── EXERCISE PASSAGE

Still, he says that he is “alway delivered unto death.” The “death” to which he speaks is not the cessation of physical existence. He referred to death to self (Romans 6:4-5; 12:1-2; Galatians 2:20; Colossians 3:3), death to sin (Romans 6:1-2; 8:10; 1 Peter 2:24), and death to the law (Galatians 2:19). Paul summed up his attitude toward his “suffering” like this, “For to me to live is Christ, and to die is gain” (Philippians 1:21). Paul dies “for Jesus’ sake.”

Verses 10 and 11 repeat the same ending phrase: “that the life also of Jesus might be made manifest in our body/mortal flesh” We “suffer” so that the “life of Jesus” in us may be apparent to the lost world around us.

(2 Corinthians 4:12-13)  So then death worketh in us, but life in you. We having the same spirit of faith, according as it is written, I believed, and therefore have I spoken; we also believe, and therefore speak (quoting Psalm 116:10).

By putting his life to “death,” Paul helps others to find “life.” One commentary put it like this: “The “death” of Christ manifested in the continual “perishing of our outward man” (2Co_4:16), works peculiarly in us, and is the means of working spiritual “life” in you. The life whereof we witness in our bodily dying, extends beyond ourselves, and is brought by our very dying to you.” (Jamieson, Fausset and Brown Commentary)

────

TASK: Reproduce word for word the part of the passage on Paul's sufferings in 2 Corinthians 4 that starts at "Still, he says" and ends at "world around us.".

── ENTRIES SHOWN

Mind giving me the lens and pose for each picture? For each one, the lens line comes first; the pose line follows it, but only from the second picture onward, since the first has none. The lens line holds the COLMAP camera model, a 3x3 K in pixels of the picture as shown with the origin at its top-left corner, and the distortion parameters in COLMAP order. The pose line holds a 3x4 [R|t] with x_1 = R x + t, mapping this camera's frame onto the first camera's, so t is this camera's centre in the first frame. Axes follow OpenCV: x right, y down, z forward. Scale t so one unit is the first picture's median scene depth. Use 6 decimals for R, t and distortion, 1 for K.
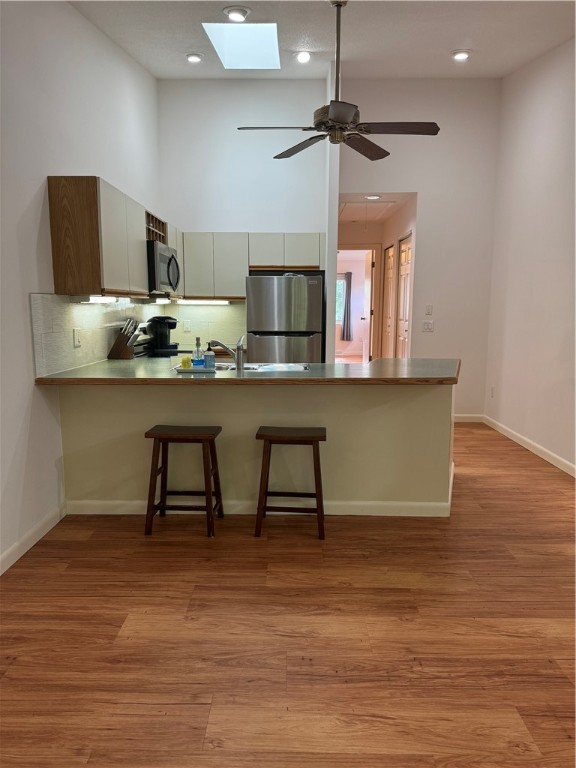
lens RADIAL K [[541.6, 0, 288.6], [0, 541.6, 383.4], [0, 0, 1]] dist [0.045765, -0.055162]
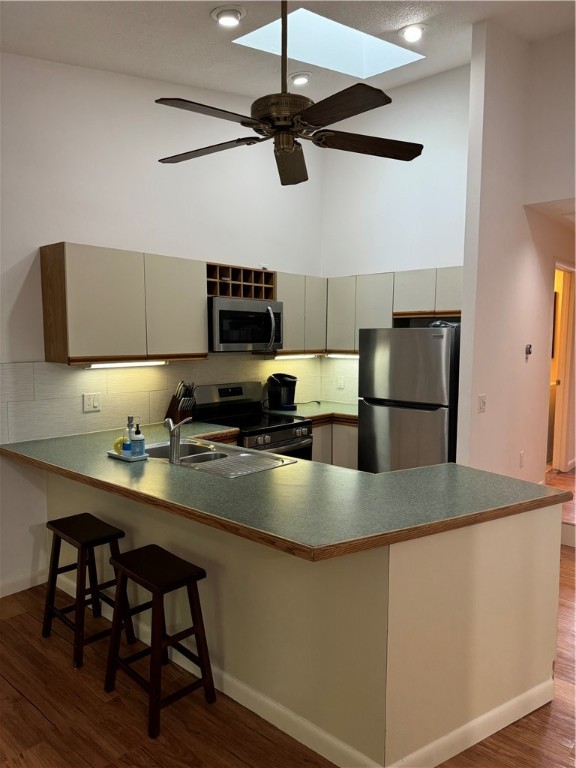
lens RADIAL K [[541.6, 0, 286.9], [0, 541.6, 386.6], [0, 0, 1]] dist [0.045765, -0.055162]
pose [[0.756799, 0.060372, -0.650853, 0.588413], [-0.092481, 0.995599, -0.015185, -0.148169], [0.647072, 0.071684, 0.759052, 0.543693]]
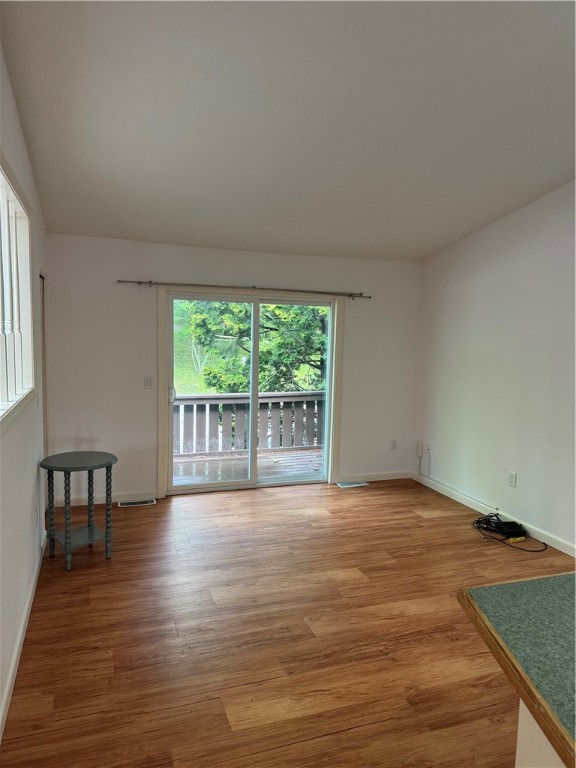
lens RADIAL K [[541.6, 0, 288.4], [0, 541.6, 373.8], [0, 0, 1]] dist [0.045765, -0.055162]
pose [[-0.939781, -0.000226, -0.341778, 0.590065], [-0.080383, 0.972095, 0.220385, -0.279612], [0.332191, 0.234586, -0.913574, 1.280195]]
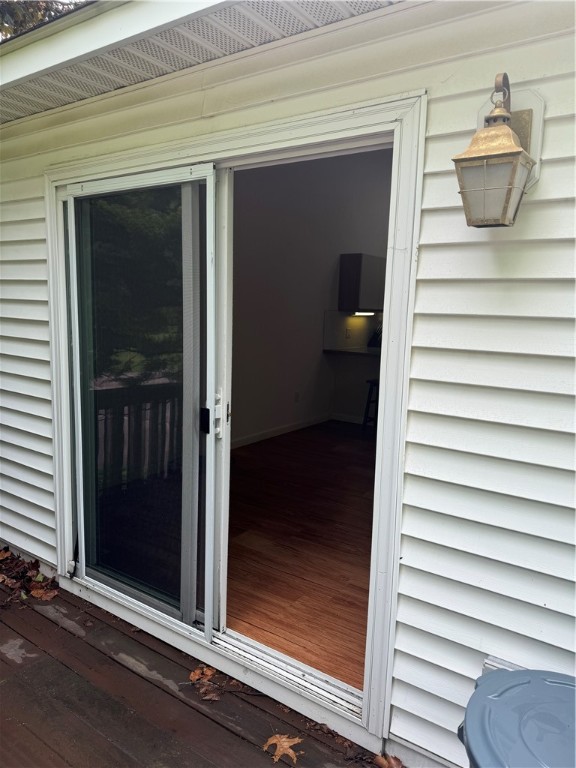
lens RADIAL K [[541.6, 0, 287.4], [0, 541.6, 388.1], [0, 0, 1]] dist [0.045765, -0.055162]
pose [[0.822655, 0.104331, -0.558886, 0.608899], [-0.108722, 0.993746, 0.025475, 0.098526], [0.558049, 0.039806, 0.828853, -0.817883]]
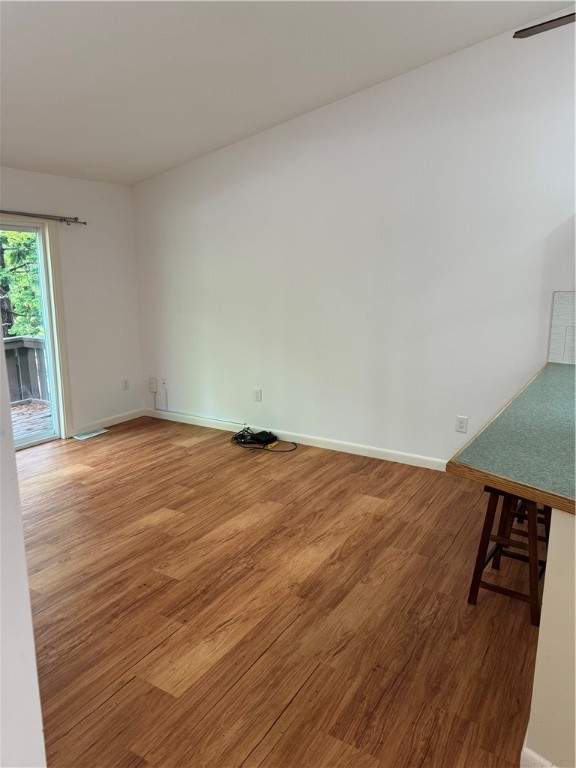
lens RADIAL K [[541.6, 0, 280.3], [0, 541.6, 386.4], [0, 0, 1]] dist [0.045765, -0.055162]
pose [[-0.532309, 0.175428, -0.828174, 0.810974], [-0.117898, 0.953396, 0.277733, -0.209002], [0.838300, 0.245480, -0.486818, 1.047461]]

────

WRITTEN ANSWER:
Still, he says that he is “alway delivered unto death.” The “death” to which he speaks is not the cessation of physical existence. He referred to death to self (Romans 6:4-5; 12:1-2; Galatians 2:20; Colossians 3:3), death to sin (Romans 6:1-2; 8:10; 1 Peter 2:24), and death to the law (Galatians 2:19). Paul summed up his attitude toward his “suffering” like this, “For to me to live is Christ, and to die is gain” (Philippians 1:21). Paul dies “for Jesus’ sake.”

Verses 10 and 11 repeat the same ending phrase: “that the life also of Jesus might be made manifest in our body/mortal flesh” We “suffer” so that the “life of Jesus” in us may be apparent to the lost world around us.